Extracted page text data:
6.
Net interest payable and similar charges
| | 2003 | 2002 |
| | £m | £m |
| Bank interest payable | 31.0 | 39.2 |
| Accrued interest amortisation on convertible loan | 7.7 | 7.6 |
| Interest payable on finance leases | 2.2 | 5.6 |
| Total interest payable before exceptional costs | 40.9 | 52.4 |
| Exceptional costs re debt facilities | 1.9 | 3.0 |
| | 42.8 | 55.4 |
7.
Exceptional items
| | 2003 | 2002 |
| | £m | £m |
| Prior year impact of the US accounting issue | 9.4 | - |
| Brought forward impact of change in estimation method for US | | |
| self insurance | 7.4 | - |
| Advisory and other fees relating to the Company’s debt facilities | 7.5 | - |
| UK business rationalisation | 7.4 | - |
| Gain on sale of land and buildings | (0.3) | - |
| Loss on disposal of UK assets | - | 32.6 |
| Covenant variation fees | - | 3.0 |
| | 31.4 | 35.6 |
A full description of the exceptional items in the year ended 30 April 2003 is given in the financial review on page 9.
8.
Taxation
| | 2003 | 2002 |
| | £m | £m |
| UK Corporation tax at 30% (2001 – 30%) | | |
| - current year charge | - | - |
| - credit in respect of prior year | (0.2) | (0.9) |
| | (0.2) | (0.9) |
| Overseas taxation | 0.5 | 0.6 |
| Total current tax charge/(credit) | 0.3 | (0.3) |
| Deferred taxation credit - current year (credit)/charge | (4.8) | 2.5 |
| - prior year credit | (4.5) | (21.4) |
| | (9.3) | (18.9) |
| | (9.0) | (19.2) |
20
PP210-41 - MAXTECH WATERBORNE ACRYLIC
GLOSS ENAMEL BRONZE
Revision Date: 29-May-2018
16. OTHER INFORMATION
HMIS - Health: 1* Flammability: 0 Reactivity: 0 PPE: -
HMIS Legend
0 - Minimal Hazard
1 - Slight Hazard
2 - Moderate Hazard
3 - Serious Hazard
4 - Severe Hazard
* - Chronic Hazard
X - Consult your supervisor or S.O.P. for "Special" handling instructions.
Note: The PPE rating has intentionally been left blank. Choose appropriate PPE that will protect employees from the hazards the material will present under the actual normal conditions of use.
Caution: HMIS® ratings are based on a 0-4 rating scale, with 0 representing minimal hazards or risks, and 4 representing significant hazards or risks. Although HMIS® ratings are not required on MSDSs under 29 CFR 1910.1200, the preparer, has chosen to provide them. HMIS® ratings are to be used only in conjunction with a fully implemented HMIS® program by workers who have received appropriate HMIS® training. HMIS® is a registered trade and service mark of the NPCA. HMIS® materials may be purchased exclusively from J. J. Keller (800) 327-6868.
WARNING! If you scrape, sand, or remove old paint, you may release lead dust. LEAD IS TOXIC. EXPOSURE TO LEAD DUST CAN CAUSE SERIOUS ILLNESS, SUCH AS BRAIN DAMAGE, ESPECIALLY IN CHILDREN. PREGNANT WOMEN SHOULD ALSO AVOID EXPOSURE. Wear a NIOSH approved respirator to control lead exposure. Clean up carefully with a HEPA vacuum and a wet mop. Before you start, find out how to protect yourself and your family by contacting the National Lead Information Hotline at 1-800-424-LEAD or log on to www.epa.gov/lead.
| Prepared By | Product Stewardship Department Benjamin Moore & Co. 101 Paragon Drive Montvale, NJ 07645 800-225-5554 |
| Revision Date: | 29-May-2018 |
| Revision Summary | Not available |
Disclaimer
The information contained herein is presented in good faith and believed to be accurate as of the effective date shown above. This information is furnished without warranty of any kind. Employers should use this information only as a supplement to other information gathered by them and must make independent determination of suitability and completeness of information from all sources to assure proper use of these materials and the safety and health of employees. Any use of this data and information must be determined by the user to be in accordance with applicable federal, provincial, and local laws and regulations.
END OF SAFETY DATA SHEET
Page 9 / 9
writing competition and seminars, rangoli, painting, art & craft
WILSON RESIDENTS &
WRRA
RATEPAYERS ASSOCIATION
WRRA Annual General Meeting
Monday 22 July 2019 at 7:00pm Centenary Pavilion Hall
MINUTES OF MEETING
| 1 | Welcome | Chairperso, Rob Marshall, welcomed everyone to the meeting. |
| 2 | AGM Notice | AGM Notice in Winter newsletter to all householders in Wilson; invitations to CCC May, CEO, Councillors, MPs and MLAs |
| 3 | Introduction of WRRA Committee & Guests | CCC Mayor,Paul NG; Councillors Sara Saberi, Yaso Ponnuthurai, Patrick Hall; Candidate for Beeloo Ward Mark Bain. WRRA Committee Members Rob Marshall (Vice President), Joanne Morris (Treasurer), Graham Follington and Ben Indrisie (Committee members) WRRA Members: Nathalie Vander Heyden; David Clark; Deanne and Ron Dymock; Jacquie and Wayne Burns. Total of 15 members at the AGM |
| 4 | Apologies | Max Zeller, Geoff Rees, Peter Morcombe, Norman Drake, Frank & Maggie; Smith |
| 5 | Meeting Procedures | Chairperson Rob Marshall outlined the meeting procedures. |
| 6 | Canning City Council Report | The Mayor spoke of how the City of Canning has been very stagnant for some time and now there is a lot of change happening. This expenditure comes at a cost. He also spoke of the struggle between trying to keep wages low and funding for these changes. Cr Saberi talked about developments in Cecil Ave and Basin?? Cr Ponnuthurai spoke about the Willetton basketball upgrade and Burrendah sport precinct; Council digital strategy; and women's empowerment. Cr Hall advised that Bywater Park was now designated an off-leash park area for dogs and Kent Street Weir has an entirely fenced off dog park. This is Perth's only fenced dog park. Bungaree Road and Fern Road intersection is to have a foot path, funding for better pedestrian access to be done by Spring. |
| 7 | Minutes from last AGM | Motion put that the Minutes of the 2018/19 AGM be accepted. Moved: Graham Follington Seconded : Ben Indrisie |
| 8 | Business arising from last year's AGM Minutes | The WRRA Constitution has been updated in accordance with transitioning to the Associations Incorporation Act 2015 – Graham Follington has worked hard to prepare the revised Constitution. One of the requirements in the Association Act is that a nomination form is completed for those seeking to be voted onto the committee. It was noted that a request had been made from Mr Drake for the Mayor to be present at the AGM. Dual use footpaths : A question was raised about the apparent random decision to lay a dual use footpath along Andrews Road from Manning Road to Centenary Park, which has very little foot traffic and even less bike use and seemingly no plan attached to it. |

▶ _Task requirements_:
Where the line with "X - Consult" ends, your copy should end too; please return exactly the lines from the first line of the data through it.

▶ _Response for this exercise_:
6.
Net interest payable and similar charges
| | 2003 | 2002 |
| | £m | £m |
| Bank interest payable | 31.0 | 39.2 |
| Accrued interest amortisation on convertible loan | 7.7 | 7.6 |
| Interest payable on finance leases | 2.2 | 5.6 |
| Total interest payable before exceptional costs | 40.9 | 52.4 |
| Exceptional costs re debt facilities | 1.9 | 3.0 |
| | 42.8 | 55.4 |
7.
Exceptional items
| | 2003 | 2002 |
| | £m | £m |
| Prior year impact of the US accounting issue | 9.4 | - |
| Brought forward impact of change in estimation method for US | | |
| self insurance | 7.4 | - |
| Advisory and other fees relating to the Company’s debt facilities | 7.5 | - |
| UK business rationalisation | 7.4 | - |
| Gain on sale of land and buildings | (0.3) | - |
| Loss on disposal of UK assets | - | 32.6 |
| Covenant variation fees | - | 3.0 |
| | 31.4 | 35.6 |
A full description of the exceptional items in the year ended 30 April 2003 is given in the financial review on page 9.
8.
Taxation
| | 2003 | 2002 |
| | £m | £m |
| UK Corporation tax at 30% (2001 – 30%) | | |
| - current year charge | - | - |
| - credit in respect of prior year | (0.2) | (0.9) |
| | (0.2) | (0.9) |
| Overseas taxation | 0.5 | 0.6 |
| Total current tax charge/(credit) | 0.3 | (0.3) |
| Deferred taxation credit - current year (credit)/charge | (4.8) | 2.5 |
| - prior year credit | (4.5) | (21.4) |
| | (9.3) | (18.9) |
| | (9.0) | (19.2) |
20
PP210-41 - MAXTECH WATERBORNE ACRYLIC
GLOSS ENAMEL BRONZE
Revision Date: 29-May-2018
16. OTHER INFORMATION
HMIS - Health: 1* Flammability: 0 Reactivity: 0 PPE: -
HMIS Legend
0 - Minimal Hazard
1 - Slight Hazard
2 - Moderate Hazard
3 - Serious Hazard
4 - Severe Hazard
* - Chronic Hazard
X - Consult your supervisor or S.O.P. for "Special" handling instructions.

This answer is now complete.